• _EXERCISE_:
Directions for the data below: repeat exactly the lines from the one with "21: (644, 315, 0.39)" through the one with "63: (644, 255, 0.39)", both included, and omit all pictures.

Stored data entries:
■ ■ ■
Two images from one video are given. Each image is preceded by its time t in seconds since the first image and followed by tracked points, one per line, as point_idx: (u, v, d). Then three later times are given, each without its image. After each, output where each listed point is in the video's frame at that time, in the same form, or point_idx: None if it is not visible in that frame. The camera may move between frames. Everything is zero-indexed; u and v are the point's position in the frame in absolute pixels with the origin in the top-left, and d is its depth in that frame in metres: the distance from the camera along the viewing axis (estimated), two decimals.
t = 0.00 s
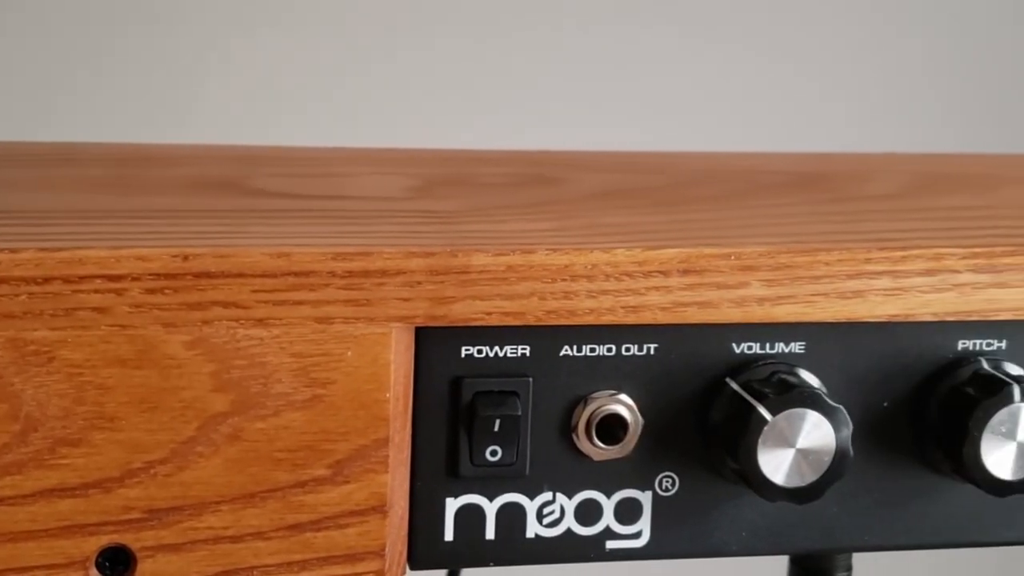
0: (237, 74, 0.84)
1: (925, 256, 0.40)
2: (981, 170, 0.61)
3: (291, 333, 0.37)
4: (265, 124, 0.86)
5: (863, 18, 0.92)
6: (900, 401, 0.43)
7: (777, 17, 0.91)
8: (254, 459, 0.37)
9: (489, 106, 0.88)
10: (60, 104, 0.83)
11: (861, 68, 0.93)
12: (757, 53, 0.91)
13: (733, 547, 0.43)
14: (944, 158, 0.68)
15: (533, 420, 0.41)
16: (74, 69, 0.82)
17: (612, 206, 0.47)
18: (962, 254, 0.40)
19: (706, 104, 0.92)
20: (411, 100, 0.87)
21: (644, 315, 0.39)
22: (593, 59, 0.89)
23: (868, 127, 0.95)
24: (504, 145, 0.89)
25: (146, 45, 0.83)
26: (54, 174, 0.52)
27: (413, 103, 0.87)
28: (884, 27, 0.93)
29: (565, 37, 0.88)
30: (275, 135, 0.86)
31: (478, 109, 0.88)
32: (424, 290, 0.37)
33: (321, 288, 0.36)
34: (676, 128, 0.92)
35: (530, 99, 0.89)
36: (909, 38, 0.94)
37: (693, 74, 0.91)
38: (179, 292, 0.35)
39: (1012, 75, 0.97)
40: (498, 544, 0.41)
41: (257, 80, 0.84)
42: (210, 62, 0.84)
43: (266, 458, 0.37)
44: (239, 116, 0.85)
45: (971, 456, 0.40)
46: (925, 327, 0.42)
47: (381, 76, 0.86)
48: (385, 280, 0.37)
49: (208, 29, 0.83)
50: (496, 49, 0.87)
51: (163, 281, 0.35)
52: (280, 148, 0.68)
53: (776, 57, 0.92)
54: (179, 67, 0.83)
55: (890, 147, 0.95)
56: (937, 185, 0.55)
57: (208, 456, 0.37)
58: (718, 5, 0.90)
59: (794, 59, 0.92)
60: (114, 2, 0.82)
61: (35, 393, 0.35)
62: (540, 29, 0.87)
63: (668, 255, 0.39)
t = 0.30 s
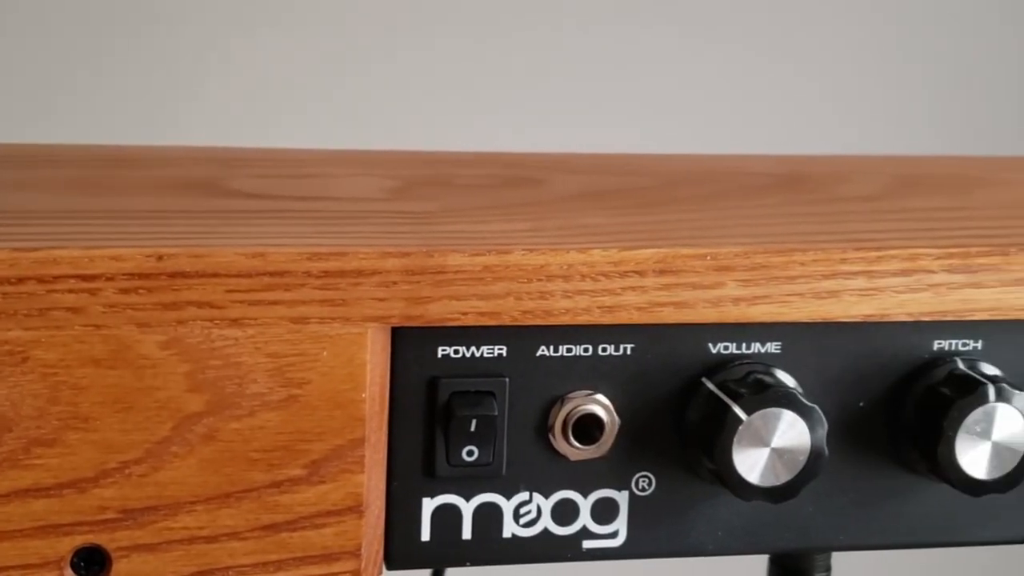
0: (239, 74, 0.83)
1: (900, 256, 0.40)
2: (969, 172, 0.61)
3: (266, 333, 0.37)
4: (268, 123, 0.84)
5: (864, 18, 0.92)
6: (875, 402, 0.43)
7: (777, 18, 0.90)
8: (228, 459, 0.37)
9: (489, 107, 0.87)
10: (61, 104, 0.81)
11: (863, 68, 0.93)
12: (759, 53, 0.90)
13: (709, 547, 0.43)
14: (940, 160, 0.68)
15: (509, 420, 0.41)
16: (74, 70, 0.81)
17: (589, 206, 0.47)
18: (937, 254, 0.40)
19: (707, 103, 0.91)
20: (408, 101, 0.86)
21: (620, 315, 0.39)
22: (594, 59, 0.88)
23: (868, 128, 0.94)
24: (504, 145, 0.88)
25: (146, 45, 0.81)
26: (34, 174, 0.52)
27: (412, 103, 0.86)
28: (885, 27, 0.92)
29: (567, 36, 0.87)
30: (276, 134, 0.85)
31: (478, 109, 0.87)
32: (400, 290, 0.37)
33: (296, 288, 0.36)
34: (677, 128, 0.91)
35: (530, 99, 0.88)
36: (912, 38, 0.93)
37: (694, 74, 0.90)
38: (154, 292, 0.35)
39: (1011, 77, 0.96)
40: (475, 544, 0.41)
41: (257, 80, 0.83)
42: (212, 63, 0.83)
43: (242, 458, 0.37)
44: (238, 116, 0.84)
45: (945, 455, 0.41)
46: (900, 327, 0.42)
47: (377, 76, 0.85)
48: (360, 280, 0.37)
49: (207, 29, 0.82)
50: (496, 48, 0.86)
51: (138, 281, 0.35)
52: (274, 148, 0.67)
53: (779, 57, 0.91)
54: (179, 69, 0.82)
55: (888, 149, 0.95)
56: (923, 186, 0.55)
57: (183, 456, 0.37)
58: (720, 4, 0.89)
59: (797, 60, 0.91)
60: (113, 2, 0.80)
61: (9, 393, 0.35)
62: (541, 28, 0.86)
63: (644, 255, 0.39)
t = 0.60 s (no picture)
■ ■ ■
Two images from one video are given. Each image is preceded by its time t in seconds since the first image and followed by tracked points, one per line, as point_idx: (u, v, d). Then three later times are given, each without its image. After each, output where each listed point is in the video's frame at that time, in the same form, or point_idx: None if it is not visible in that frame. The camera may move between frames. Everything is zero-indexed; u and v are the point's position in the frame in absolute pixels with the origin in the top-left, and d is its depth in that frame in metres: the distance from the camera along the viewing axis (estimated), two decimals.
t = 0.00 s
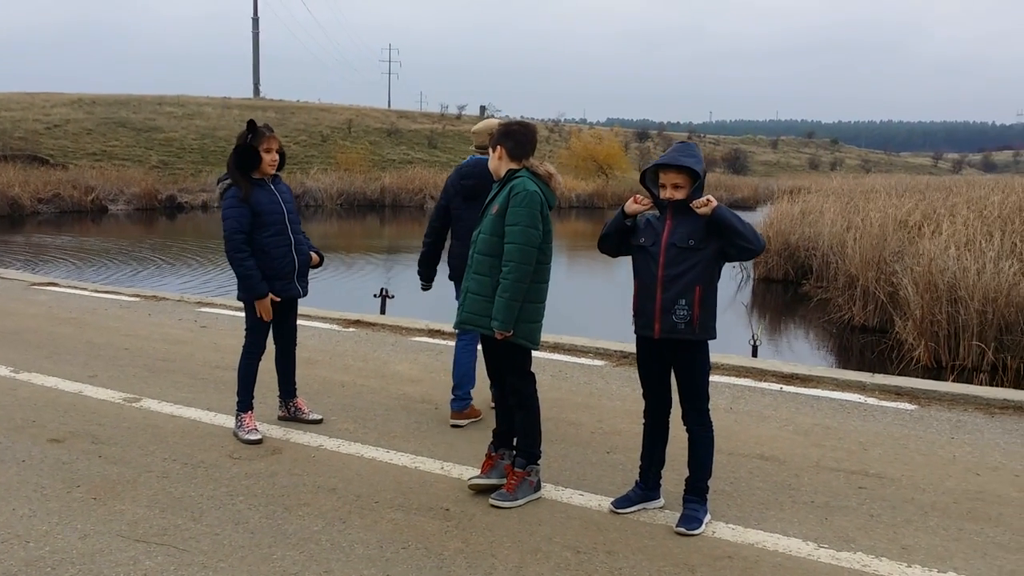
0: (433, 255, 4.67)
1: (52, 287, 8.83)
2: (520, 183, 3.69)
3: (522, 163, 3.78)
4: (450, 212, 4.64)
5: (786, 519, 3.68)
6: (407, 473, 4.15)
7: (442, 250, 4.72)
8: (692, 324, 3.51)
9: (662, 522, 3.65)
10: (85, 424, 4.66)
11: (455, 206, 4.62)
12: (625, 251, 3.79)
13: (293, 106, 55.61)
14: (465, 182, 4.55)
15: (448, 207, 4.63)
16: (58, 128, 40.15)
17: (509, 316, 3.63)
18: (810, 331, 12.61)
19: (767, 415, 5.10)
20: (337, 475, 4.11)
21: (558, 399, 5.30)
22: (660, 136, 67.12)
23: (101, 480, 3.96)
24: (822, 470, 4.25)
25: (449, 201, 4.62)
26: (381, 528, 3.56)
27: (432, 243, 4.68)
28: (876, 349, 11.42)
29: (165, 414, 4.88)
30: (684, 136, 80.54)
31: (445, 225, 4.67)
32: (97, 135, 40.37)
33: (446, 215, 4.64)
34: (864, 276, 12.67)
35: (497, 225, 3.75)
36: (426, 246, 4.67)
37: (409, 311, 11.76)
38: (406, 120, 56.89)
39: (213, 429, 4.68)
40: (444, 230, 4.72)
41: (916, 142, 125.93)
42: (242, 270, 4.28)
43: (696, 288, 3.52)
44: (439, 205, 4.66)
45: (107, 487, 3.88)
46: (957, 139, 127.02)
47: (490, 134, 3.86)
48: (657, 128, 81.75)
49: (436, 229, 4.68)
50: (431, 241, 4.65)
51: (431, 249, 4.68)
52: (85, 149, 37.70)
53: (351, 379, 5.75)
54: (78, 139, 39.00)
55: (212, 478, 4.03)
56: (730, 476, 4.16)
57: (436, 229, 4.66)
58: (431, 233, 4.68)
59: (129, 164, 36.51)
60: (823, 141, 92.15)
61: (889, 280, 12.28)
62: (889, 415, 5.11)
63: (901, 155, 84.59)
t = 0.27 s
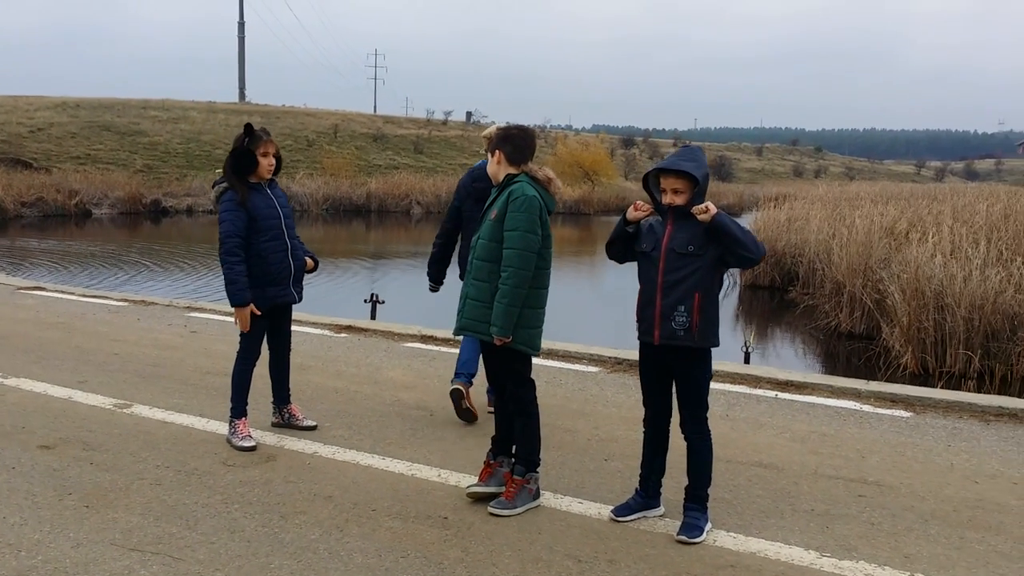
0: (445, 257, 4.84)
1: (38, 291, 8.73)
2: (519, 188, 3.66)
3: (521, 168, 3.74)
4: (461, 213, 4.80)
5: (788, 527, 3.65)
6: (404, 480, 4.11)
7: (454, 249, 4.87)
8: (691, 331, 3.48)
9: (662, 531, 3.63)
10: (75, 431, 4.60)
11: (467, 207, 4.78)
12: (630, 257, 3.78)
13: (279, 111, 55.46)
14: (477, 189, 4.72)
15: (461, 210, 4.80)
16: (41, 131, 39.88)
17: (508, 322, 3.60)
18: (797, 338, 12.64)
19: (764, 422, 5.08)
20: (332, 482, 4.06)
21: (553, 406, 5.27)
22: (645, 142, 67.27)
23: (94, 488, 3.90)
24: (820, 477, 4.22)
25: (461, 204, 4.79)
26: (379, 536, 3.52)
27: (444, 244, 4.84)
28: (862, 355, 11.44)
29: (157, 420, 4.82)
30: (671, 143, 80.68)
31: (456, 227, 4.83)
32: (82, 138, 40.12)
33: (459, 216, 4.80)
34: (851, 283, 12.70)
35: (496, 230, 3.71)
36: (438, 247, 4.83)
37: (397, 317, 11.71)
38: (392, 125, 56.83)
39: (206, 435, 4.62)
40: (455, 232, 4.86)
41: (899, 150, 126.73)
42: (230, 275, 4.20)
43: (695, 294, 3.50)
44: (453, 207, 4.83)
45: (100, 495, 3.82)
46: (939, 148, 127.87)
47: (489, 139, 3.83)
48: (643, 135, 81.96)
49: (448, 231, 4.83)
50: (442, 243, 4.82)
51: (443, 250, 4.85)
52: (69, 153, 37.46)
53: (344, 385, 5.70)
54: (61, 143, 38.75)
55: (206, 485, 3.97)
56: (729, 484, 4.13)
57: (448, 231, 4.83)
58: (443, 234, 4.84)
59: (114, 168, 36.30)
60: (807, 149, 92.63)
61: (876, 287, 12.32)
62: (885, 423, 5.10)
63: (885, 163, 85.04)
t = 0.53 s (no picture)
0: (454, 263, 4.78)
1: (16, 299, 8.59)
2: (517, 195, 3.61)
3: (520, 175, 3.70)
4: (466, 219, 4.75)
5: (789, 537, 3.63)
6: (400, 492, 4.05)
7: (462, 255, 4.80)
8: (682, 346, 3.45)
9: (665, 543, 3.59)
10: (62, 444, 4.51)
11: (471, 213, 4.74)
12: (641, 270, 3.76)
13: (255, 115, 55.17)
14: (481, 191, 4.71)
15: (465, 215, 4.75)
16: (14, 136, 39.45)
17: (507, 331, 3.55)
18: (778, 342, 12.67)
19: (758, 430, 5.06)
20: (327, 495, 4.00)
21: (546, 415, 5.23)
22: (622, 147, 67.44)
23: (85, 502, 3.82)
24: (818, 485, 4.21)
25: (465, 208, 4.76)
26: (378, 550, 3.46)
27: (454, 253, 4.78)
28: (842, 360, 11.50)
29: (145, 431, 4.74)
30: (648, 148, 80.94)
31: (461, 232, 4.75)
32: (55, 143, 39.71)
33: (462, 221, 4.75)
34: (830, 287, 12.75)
■ ■ ■
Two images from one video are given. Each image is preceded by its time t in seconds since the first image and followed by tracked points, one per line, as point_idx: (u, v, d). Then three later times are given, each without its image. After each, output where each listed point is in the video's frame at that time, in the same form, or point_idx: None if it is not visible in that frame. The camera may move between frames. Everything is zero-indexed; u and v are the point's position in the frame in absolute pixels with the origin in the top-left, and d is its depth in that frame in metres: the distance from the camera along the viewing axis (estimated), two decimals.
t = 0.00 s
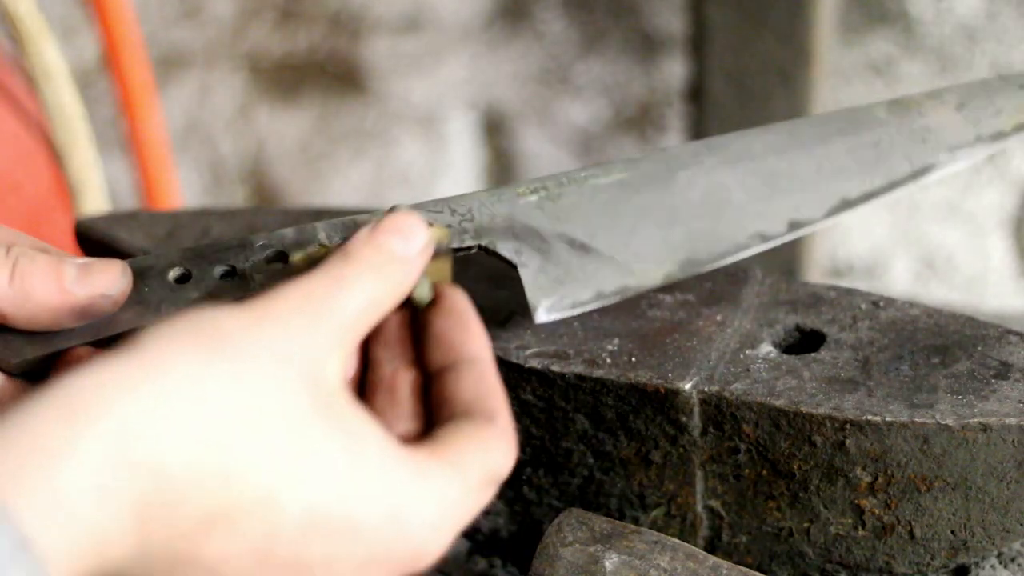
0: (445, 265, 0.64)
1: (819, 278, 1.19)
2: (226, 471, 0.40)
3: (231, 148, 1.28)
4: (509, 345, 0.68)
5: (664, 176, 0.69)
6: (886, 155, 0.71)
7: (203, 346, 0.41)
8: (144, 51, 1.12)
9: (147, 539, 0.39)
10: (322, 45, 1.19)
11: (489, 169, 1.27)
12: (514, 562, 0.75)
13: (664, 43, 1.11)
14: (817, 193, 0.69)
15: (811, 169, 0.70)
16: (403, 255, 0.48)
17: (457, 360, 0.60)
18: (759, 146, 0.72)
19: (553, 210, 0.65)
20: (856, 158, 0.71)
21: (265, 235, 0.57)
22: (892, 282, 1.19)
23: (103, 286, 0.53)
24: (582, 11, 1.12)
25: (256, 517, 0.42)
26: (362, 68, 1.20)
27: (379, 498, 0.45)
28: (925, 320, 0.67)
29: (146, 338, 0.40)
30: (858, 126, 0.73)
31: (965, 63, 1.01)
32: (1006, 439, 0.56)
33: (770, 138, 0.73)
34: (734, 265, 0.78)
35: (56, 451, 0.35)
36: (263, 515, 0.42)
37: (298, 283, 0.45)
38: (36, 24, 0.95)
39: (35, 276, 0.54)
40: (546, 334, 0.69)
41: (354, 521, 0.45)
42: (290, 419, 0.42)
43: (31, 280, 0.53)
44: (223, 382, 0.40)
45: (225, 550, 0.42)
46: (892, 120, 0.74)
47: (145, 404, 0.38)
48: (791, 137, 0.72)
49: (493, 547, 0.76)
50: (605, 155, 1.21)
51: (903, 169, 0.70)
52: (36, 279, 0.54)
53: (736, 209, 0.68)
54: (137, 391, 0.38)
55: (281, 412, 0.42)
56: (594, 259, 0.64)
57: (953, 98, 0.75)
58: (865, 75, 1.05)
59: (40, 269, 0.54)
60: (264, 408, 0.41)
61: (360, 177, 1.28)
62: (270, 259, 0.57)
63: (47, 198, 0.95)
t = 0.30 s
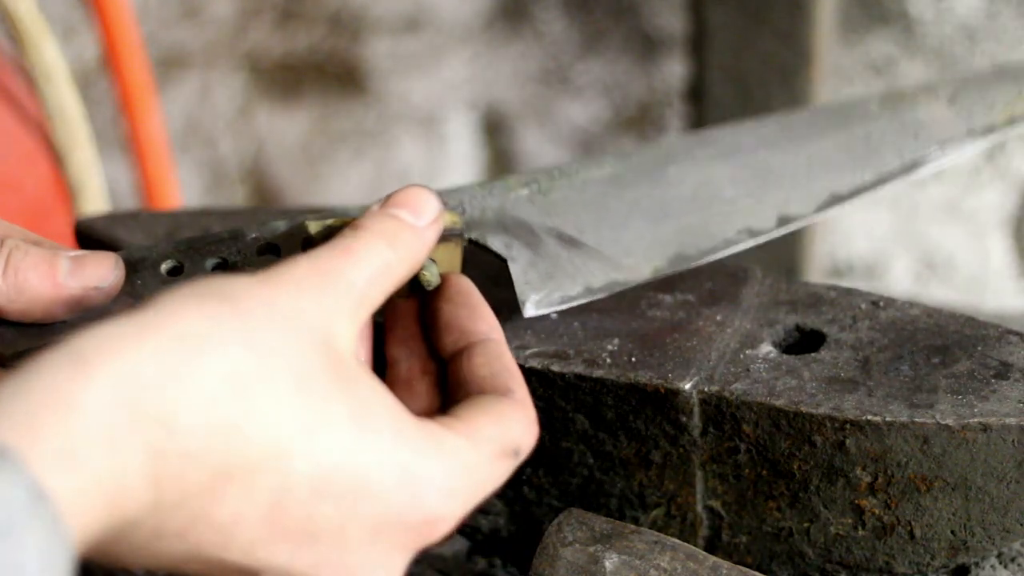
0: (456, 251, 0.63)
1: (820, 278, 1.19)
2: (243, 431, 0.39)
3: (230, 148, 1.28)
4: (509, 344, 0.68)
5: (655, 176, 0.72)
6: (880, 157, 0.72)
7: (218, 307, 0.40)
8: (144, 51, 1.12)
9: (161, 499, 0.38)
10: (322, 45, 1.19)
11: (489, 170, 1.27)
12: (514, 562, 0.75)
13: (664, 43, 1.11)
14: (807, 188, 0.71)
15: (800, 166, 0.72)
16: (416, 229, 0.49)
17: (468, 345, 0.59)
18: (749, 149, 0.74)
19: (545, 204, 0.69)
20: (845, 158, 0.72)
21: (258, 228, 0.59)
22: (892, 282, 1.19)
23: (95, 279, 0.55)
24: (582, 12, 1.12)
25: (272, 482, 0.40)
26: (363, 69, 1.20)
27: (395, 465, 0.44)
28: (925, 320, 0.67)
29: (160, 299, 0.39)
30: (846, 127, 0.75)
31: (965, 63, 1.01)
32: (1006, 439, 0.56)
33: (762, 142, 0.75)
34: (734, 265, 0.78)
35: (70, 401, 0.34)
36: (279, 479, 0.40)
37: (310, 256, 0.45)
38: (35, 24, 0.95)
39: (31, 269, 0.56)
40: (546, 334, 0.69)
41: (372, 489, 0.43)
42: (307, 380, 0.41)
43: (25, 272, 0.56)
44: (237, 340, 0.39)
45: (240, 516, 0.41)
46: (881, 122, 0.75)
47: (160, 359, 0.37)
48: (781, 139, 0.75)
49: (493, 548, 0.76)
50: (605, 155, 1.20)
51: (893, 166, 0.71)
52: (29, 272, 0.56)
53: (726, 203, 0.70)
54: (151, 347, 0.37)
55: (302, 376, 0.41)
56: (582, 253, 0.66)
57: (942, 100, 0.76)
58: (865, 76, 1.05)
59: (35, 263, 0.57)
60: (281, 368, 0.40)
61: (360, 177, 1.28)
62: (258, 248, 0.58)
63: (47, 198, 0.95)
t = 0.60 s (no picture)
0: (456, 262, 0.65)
■ ■ ■
• _ANSWER TO THIS TASK_:
21: (644, 315, 0.39)
22: (593, 59, 0.89)
23: (868, 127, 0.95)
24: (504, 145, 0.89)
25: (146, 45, 0.83)
26: (54, 174, 0.52)
27: (413, 103, 0.87)
28: (884, 27, 0.93)
29: (565, 37, 0.88)
30: (275, 135, 0.86)
31: (478, 109, 0.88)
32: (424, 290, 0.37)
33: (321, 288, 0.36)
34: (676, 128, 0.92)
35: (530, 99, 0.89)
36: (909, 38, 0.94)
37: (693, 74, 0.91)
38: (179, 292, 0.35)
39: (1012, 75, 0.97)
40: (498, 544, 0.41)
41: (257, 80, 0.84)
42: (210, 62, 0.84)
43: (266, 458, 0.37)
44: (239, 116, 0.85)
45: (971, 456, 0.40)
46: (925, 327, 0.42)
47: (381, 76, 0.86)
48: (385, 280, 0.37)
49: (208, 29, 0.83)
50: (496, 49, 0.87)
51: (163, 281, 0.35)
52: (280, 148, 0.68)
53: (776, 57, 0.92)
54: (179, 67, 0.83)
55: (890, 147, 0.95)
56: (937, 185, 0.55)
57: (208, 456, 0.37)
58: (718, 5, 0.90)
59: (794, 59, 0.92)
60: (114, 2, 0.82)
61: (35, 393, 0.35)
62: (540, 29, 0.87)
63: (668, 255, 0.39)
t = 0.30 s
0: (239, 74, 0.83)
1: (900, 256, 0.40)
2: (969, 172, 0.61)
3: (266, 333, 0.37)
4: (268, 123, 0.84)
5: (864, 18, 0.92)
6: (875, 402, 0.43)
7: (777, 18, 0.90)
8: (228, 459, 0.37)
9: (489, 107, 0.87)
10: (61, 104, 0.81)
11: (863, 68, 0.93)
12: (759, 53, 0.90)
13: (709, 547, 0.43)
14: (940, 160, 0.68)
15: (509, 420, 0.41)
16: (74, 70, 0.81)
17: (589, 206, 0.47)
18: (937, 254, 0.40)
19: (707, 103, 0.91)
20: (408, 101, 0.86)
21: (620, 315, 0.39)
22: (594, 59, 0.88)
23: (868, 128, 0.94)
24: (504, 145, 0.88)
25: (146, 45, 0.81)
26: (34, 174, 0.52)
27: (412, 103, 0.86)
28: (885, 27, 0.92)
29: (567, 36, 0.87)
30: (276, 134, 0.85)
31: (478, 109, 0.87)
32: (400, 290, 0.37)
33: (296, 288, 0.36)
34: (677, 128, 0.91)
35: (530, 99, 0.88)
36: (912, 38, 0.93)
37: (694, 74, 0.90)
38: (154, 292, 0.35)
39: (1011, 77, 0.96)
40: (475, 544, 0.41)
41: (257, 80, 0.83)
42: (212, 63, 0.83)
43: (242, 458, 0.37)
44: (238, 116, 0.84)
45: (945, 455, 0.41)
46: (900, 327, 0.42)
47: (377, 76, 0.85)
48: (360, 280, 0.37)
49: (207, 29, 0.82)
50: (496, 48, 0.86)
51: (138, 281, 0.35)
52: (274, 148, 0.67)
53: (779, 57, 0.91)
54: (179, 69, 0.82)
55: (888, 149, 0.95)
56: (923, 186, 0.55)
57: (183, 456, 0.37)
58: (720, 4, 0.89)
59: (797, 60, 0.91)
60: (113, 2, 0.80)
61: (9, 393, 0.35)
62: (541, 28, 0.86)
63: (644, 255, 0.39)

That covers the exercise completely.